Although it’s really efficient in terms of dictGet call and memory usage by Dictionary, it still materializes the String column (memcpy) and we pay a penalty of execution condition on top of such a string column for each row.

But what if we could first calculate our required condition and create such a “Dictionary” ad hoc in query time?

And we can actually do that! But let’s repeat our analysis again:

SELECT sumIf(ss_sales_price, here_lives_unicorns(dictGet(...) = 'James'))

['Alice','James', 'Lisa','James', ...].map(x -> multiIf(x = 'James', 1, x = 'Lisa', 2, 0)) => [0,1,2,1,...].length = 12mil, Memory usage ~ N*sizeOf(UInt8) <- It’s event smaller than FLAT dictionary

And actions:

  1. String equality check (12 million times)
  2. Create Array (12 million elements)
  3. Array call (2 billion times)
  4. UInt8 equality check (2 billion times)

But what is here_lives_unicorns function, does it exist in ClickHouse?

No, but we can hack it with some array manipulation:

SELECT sumIf(ss_sales_price, arr[customer_id] = 2)

WITH (
    	SELECT groupArray(assumeNotNull((c_first_name = 'James') + (2 * (c_first_name = 'Lisa')))::UInt8)
    	FROM
    	(
        	SELECT *
        	FROM customer
        	ORDER BY c_customer_sk ASC
    	)
	) AS cond
SELECT
	sumIf(ss_sales_price, bitTest(cond[ss_customer_sk], 0)) AS sum_James,
	sumIf(ss_sales_price, bitTest(cond[ss_customer_sk], 1)) AS sum_Lisa,
	sum(ss_sales_price) AS sum_total
FROM store_sales

1 row in set. Elapsed: 13.006 sec. Processed 2.89 billion rows, 40.60 GB (222.36 million rows/s., 3.12 GB/s.)

WITH (
    	SELECT groupArray(assumeNotNull((c_first_name = 'James') + (2 * (c_first_name = 'Lisa')))::UInt8)
    	FROM
    	(
        	SELECT *
        	FROM customer
        	ORDER BY c_customer_sk ASC
    	)
	) AS cond,
	bitTest(cond[ss_customer_sk_nn], 0) AS cond_james,
	bitTest(cond[ss_customer_sk_nn], 1) AS cond_lisa
SELECT
	sumIf(ss_sales_price, cond_james) AS sum_James,
	sumIf(ss_sales_price, cond_lisa) AS sum_Lisa,
	sum(ss_sales_price) AS sum_total
FROM store_sales


1 row in set. Elapsed: 10.054 sec. Processed 2.89 billion rows, 26.20 GB (287.64 million rows/s., 2.61 GB/s.)

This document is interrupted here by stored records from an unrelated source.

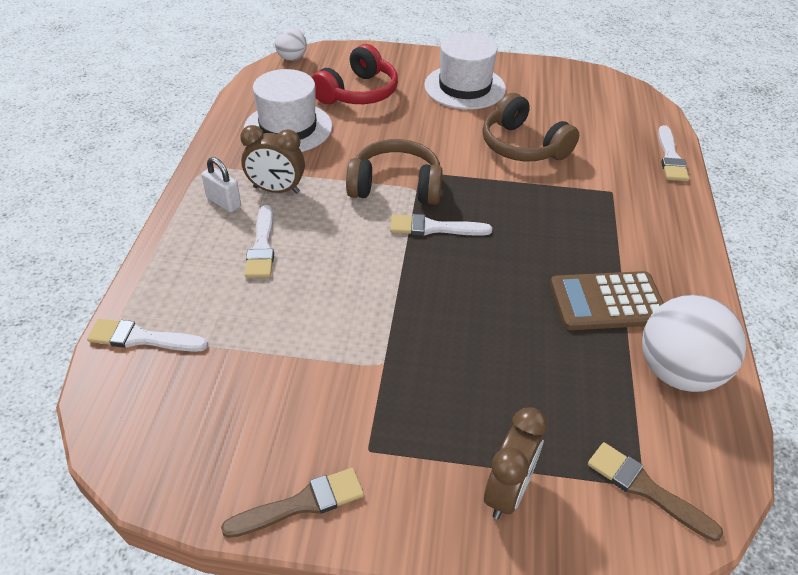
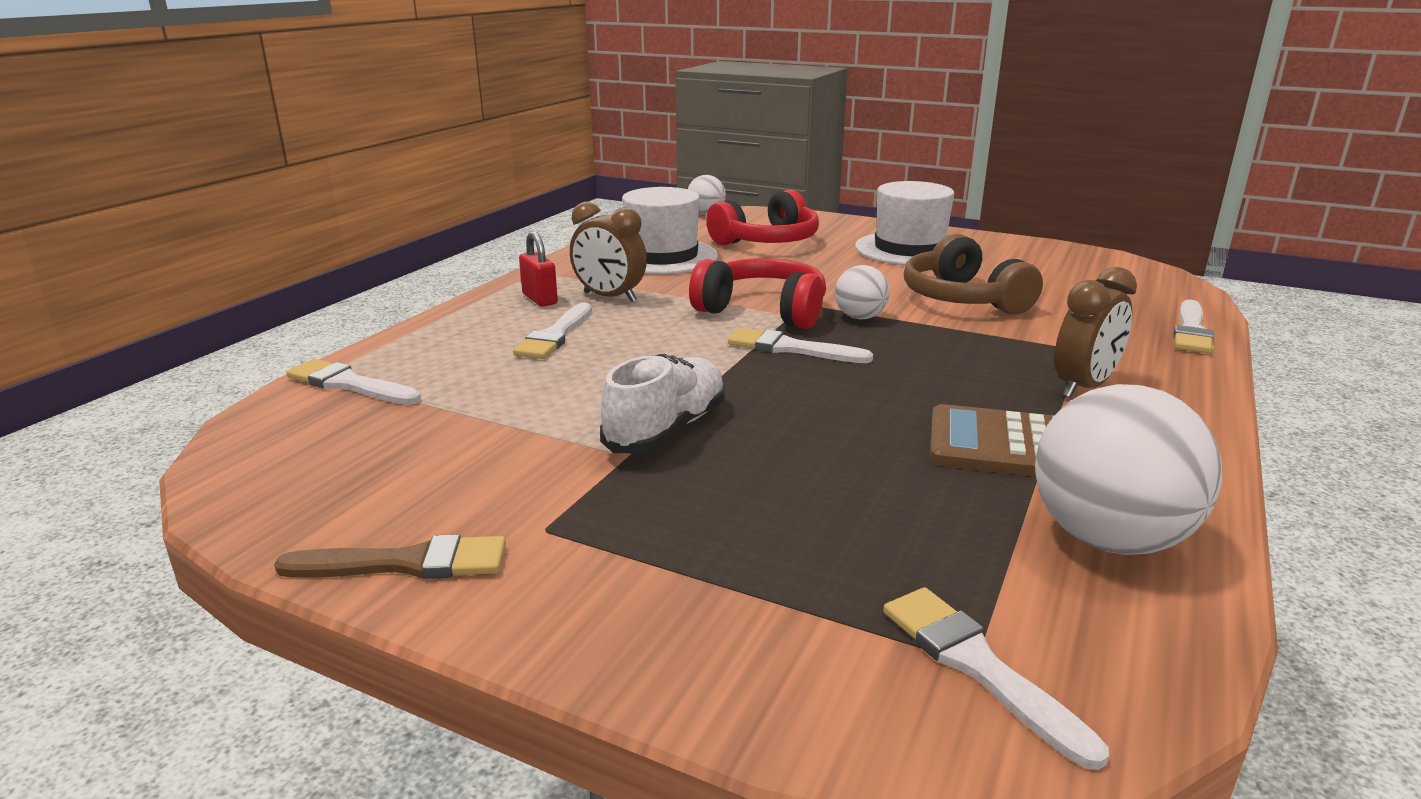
camera: 20 degrees right, 20 degrees down
white padlock [202,157,241,212] -> red padlock [519,231,558,307]
brown headphones [346,139,443,205] -> red headphones [689,258,826,329]
brown clock [484,407,547,519] -> brown clock moved to [1054,267,1137,398]
brown brush [588,442,724,541] -> white brush [883,587,1109,770]
none -> white shoe [600,353,725,454]
none -> white ball [835,265,890,319]

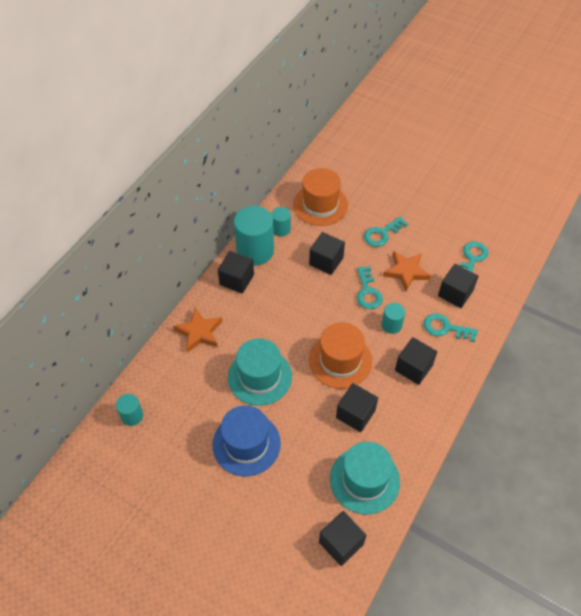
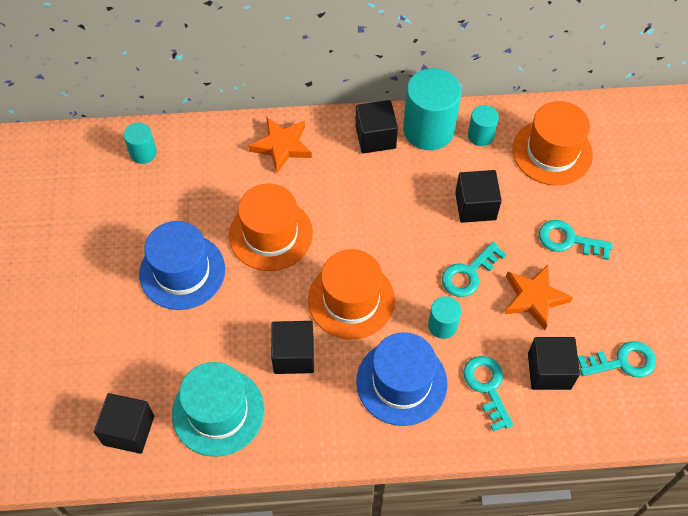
camera: 55 degrees right, 5 degrees up
turquoise hat [228,338,292,406] -> orange hat [229,184,313,271]
black cube [395,337,437,385] -> blue hat [356,332,447,426]

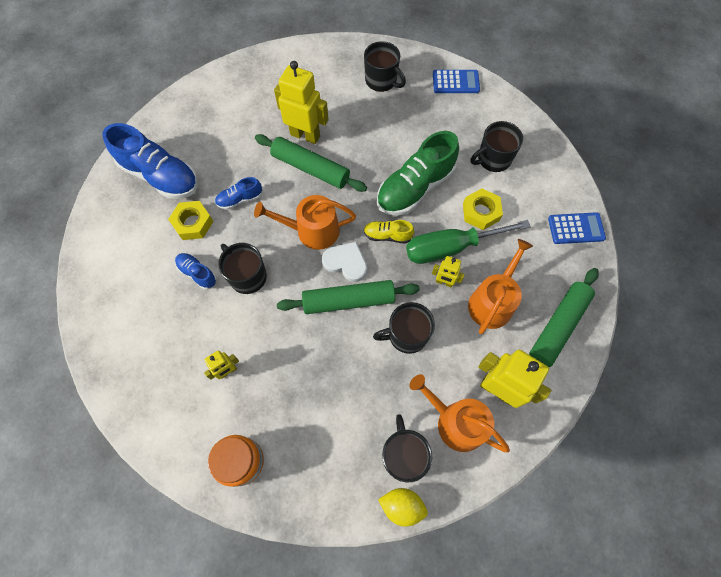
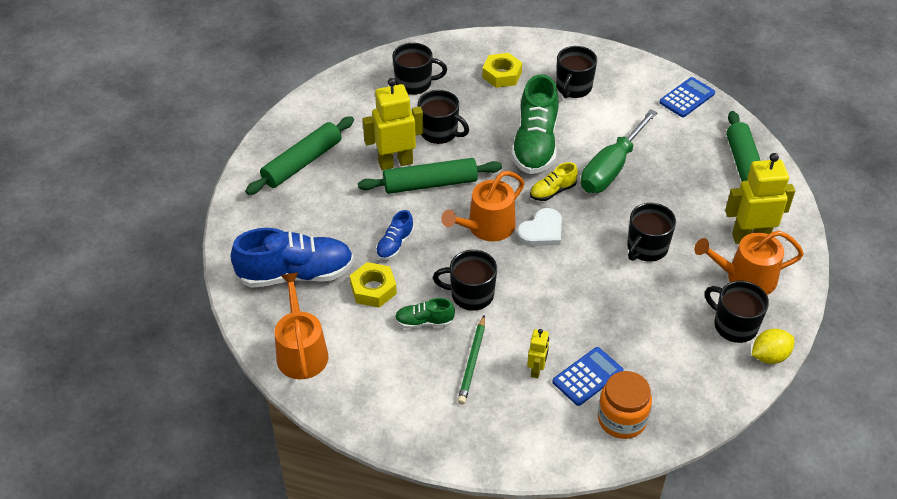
camera: 40 degrees left, 20 degrees down
blue shoe [175,253,217,290] -> green shoe [395,298,455,328]
green rolling pin [277,280,420,314] -> green rolling pin moved to [245,116,354,195]
white heart [322,242,367,282] -> white heart turned 150 degrees clockwise [517,208,562,246]
yellow robot [432,256,465,287] -> none
blue calculator [433,70,480,93] -> blue calculator moved to [552,347,623,406]
yellow nut [463,188,503,230] -> yellow nut moved to [482,53,522,88]
orange watering can [468,239,533,334] -> orange watering can moved to [275,272,328,379]
none -> black mug [418,90,469,144]
none -> green pencil [458,316,485,405]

20% faster than the IN approach, what if we will have not 2 but 4 such conditions:

WITH (
    	SELECT groupArray(assumeNotNull((((c_first_name = 'James') + (2 * (c_first_name = 'Lisa'))) + (4 * (c_last_name = 'Smith'))) + (8 * (c_last_name = 'Williams')))::UInt8)
    	FROM
    	(
        	SELECT *
        	FROM customer
        	ORDER BY c_customer_sk ASC
    	)
	) AS cond
SELECT
	sumIf(ss_sales_price, bitTest(cond[ss_customer_sk_nn], 0)) AS sum_James,
	sumIf(ss_sales_price, bitTest(cond[ss_customer_sk_nn], 1)) AS sum_Lisa,
	sumIf(ss_sales_price, bitTest(cond[ss_customer_sk_nn], 2)) AS sum_Smith,
	sumIf(ss_sales_price, bitTest(cond[ss_customer_sk_nn], 3)) AS sum_Williams,
	sum(ss_sales_price) AS sum_total
FROM store_sales

1 row in set. Elapsed: 11.454 sec. Processed 2.89 billion rows, 26.39 GB (252.49 million rows/s., 2.30 GB/s.)

As we can see, that Array approach doesn’t even notice that we increased the amount of conditions by 2 times.